→ Required actions:
(a) In the SQL database guide, which file is the example working with?
(b) List every library that the SQL database guide says to import.
(c) Pick up the SQL database guide after its final line and keep writing it.

→ Extract:
★ ★ ★ ★
Datatype: SQL DB#

In this example, we are using the gcbm_output.db file.

In order to open a SQL file in a jupyter notebook, you need to import the sqlite3, pandas and sqlalchemy libraries.

Follow the given steps to open a SQL file:

Import sqlite3, pandas and sqlalchemy modules

import sqlite3

import pandas as pd

import sqlalchemy

Create a read-write connection

conn = sqlite3.connect("gcbm_output.db")

Create a cursor object

 curs = conn.cursor()

To list all the tables in the database, use the cursor’s fetchall() method to get the tables listed in sqlite_master

curs.execute("SELECT name FROM sqlite_master WHERE type = 'table'").fetchall()
★ ★ ★ ★
→ Information shown:
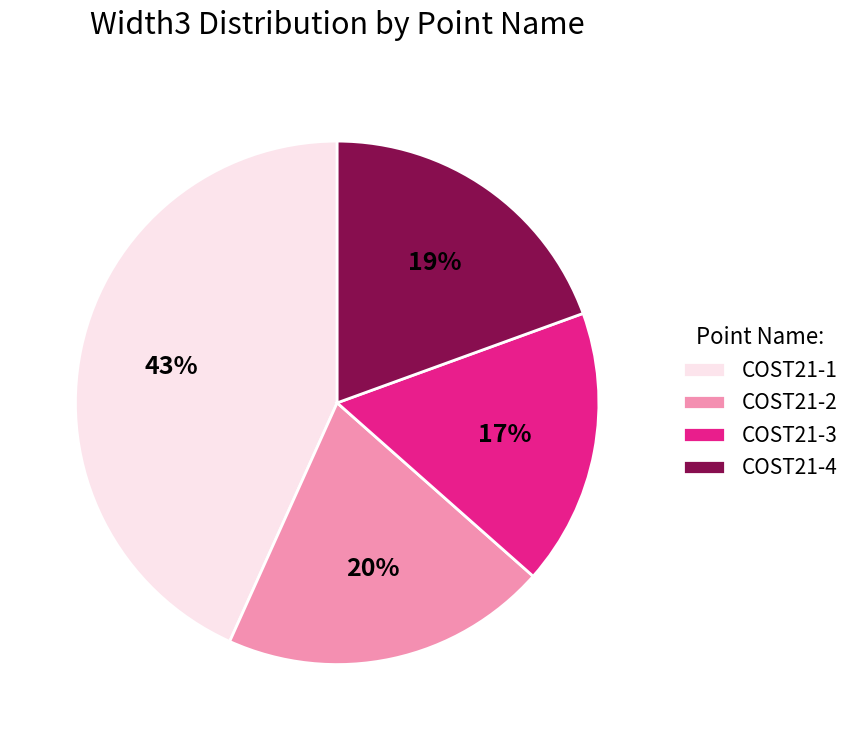

Which category has the biggest portion of the pie?

COST21-1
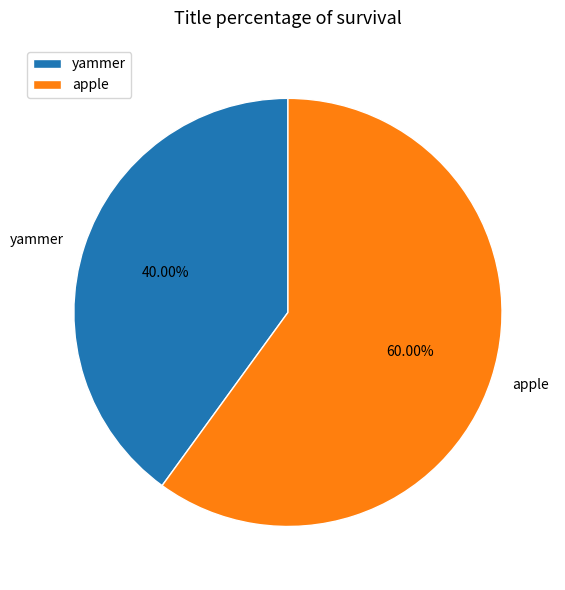

Which slice is the largest?

apple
★ ★ ★ ★
→ Response list:
(a) gcbm_output.db

(b) sqlite3, pandas, sqlalchemy

(c)
[('ClassifierSetDimension',),
 ('DateDimension',),
 ('PoolDimension',),
 ('LandClassDimension',),
 ('ModuleInfoDimension',),
 ('AgeClassDimension',),
 ('LocationDimension',),
 ('DisturbanceTypeDimension',),
 ('DisturbanceDimension',),
 ('Pools',),
 ('Fluxes',),
 ('ErrorDimension',),
 ('LocationErrorDimension',),
 ('AgeArea',),
 ('sqlite_stat1',),
 ('r_change_type_categories',),
 ('sqlite_sequence',),
 ('r_pool_collections',),
 ('r_pool_collection_pools',),
 ('r_flux_indicators',),
 ('r_flux_indicator_collections',),
 ('r_flux_indicator_collection_flux_indicators',),
 ('r_stock_changes',),
 ('r_pool_indicators',),
 ('r_location',),
 ('r_stand_area',),
 ('v_flux_indicators',),
 ('v_flux_indicator_aggregates',),
 ('v_stock_change_indicators',),
 ('v_pool_indicators',),
 ('v_disturbance_indicators',),
 ('v_age_indicators',),
 ('v_error_indicators',),
 ('v_total_disturbed_areas',),
 ('v_disturbance_fluxes',),
 ('v_flux_indicators_density',),
 ('v_flux_indicator_aggregates_density',),
 ('v_stock_change_indicators_density',)]

fetchall() returns a list of tuples, and in this case each tuple has a single element, which is why they each have a trailing comma.

Here is an example of a map that gives out the total biomass from the year 1920 to 2020

query = f"""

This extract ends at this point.